Menominee Tribe

Introduction

Menominee Locations

The name Menominee is derived from the Ojibwa, mano· mini·, and etymologically means wild rice people (Spindler 723, 1978). The Menominee are the oldest known continuous inhabitants of Wisconsin. They remain exclusively a Wisconsin tribe, and still occupy a far northern portion of their homeland (Lurie 11, 2002). Their occupation of this area quite possibly could extend beyond recorded history. Their earliest known location was on the Menominee River, which forms the current border between northeast Wisconsin and upper Michigan. The original territory of the Menominee extended north to Escanaba in Michigan and south to Oconto in Wisconsin.

Contact with French fur traders, after 1667, caused the Menominee to extend their range west while hunting for fur. Further expansion occurred after the French and Great Lakes Algonkian victory over the Iroquois in 1701. At their greatest extent, the Menominee controlled most of east central Wisconsin as far south as Milwaukee, which translates into almost 10 million acres. White settlement and commercial logging rapidly encroached on their land base after 1832. In 1854, a treaty allowed them 276,400 acres, however, another treaty in 1856 reduced it to 232,400 (Lurie 10, 2002).

Menominee County, in Wisconsin, was formed in 1961 when the U.S. Government terminated its trust relationship with the tribe. In 1973 tribal trust status was restored as a result of unified Menominee opposition to termination, which directly contributed to the Menominee reservation becoming re-established. Before 1961, the entire reservation of 232,400 acres consisted of tribal trust land. Tribal trust land is untaxed and held in common under federal protection. The Menominee had avoided allotment. However, in clear violation of treaties, The Dawes or Indian Allotment Act of 1887 divided land into individual parcels. Land left after Indians were allotted was open to public sale. Smaller Indian allotments were divided among heirs with each generation and later taxed. Indian owners lost much of this land. During termination of tribal status, the land was reduced to about 230,000 acres, and now includes white owned property as well as property owned by Menominee which is taxed. At present, the tribe is trying to buy back white owned property, and offers Menominee landowners the option to return their land to tribal trust status while continuing to own and use any buildings on the land. (Lurie 11, 2002).

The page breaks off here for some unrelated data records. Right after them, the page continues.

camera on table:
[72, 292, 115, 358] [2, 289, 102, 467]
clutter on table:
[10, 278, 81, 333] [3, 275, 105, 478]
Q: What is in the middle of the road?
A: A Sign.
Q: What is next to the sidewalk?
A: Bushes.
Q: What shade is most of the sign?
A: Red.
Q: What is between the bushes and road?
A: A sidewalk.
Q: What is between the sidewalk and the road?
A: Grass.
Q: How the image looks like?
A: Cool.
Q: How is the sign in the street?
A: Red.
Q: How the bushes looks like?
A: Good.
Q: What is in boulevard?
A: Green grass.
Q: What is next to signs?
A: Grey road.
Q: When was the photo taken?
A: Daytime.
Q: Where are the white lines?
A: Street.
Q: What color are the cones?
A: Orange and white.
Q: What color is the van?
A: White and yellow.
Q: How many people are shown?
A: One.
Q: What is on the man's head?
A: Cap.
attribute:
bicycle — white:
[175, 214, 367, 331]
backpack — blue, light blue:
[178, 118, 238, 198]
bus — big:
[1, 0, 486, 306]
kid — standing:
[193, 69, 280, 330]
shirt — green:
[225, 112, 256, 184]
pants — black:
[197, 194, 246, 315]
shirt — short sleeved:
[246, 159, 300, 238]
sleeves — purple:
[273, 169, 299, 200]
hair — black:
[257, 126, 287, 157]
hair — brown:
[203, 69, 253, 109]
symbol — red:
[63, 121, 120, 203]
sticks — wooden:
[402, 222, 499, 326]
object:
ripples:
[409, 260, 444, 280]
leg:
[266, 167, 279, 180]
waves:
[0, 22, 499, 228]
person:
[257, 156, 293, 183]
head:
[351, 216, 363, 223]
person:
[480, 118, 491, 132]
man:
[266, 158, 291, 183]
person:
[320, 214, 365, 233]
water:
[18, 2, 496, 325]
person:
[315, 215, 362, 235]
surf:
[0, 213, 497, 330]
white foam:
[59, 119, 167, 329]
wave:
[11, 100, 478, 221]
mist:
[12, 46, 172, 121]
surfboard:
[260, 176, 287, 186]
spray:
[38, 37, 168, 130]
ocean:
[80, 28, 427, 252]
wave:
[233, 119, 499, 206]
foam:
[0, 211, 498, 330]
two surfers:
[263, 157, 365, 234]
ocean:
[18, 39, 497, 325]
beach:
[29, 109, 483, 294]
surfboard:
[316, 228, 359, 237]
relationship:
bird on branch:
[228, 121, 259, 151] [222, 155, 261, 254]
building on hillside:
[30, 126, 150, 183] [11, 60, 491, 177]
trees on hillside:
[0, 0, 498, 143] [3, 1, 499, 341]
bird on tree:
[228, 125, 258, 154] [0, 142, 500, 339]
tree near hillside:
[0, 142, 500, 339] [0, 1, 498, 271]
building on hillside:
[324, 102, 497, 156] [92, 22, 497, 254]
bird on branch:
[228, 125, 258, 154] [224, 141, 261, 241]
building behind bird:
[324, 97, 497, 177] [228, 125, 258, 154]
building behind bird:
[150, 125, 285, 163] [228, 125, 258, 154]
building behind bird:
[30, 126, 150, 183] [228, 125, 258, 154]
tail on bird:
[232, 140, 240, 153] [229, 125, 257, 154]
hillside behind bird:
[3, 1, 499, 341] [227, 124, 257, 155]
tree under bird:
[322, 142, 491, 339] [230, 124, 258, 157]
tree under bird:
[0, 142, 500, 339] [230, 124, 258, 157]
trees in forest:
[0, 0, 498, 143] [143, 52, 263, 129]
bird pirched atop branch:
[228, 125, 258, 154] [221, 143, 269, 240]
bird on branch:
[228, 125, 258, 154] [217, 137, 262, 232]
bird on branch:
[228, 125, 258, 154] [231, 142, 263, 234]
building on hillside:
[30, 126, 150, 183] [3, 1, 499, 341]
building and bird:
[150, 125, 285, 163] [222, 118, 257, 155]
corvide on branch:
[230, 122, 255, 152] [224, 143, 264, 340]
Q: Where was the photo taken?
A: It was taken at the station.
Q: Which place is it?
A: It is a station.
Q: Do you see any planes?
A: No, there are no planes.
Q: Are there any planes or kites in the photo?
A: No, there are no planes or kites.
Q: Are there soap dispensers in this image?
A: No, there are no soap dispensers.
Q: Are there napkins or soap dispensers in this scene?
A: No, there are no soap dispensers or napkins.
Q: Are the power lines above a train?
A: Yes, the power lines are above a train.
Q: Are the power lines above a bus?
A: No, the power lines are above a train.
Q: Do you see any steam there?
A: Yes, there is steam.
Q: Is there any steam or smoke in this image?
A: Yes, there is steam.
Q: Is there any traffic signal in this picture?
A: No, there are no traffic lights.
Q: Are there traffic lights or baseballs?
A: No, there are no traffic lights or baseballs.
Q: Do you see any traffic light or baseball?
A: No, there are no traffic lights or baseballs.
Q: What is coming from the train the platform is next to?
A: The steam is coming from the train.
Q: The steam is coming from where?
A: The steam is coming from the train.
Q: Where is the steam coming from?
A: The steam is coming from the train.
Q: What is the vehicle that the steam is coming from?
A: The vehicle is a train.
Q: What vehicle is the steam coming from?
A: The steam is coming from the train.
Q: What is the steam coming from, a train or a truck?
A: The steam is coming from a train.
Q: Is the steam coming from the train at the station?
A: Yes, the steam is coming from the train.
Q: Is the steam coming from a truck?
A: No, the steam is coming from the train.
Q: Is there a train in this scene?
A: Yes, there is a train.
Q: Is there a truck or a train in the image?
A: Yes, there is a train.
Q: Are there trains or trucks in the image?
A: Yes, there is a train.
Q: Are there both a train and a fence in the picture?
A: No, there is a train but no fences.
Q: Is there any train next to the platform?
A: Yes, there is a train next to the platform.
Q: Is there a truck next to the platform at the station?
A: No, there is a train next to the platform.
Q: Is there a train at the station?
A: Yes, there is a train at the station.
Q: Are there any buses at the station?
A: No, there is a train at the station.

Huron Smith chose the Menominee for his first ethnobotanical study because a good guide and interpreter was still available, Captain John V. Satterlee, of the Indian Police. Four field trips, each of three weeks duration were made to the Menominee Reservation in Shawano County, Wisconsin during the months of June, October, May, and September in 1921 and 1922. In a 1923 article published in The Bulletin of The Public Museum of the City of Milwaukee, Smith described the reservation area as originally containing 12 townships, two of which were ceded to the Stockbridge and Munsee Indians in 1856, leaving ten townships comprising 360 square miles, or about 230,000 acres. He goes on to describe; “It is well wooded with a variety of conifers and hardwoods, and is well supplied with streams, rivers, and lakes which abound in fish” (Smith 10, 1923).

Lurie, Nancy Oestreich. 2002. Wisconsin Indians. The State Historical Society of Wisconsin. Madison, WI.

Smith, Huron. 1923. Ethnobotany of The Menominee Indians. In: Bulletin of The Public Museum of The City of Milwaukee. Vol. 4, No. 1, pp. 1-171. Milwaukee, WI.

Spindler, Louise S. 1978. Menominee. In: Bruce G. Trigger, ed. Handbook of North American Indians. Vol. 15, pp. 708-724. Smithsonian, Washington D.C.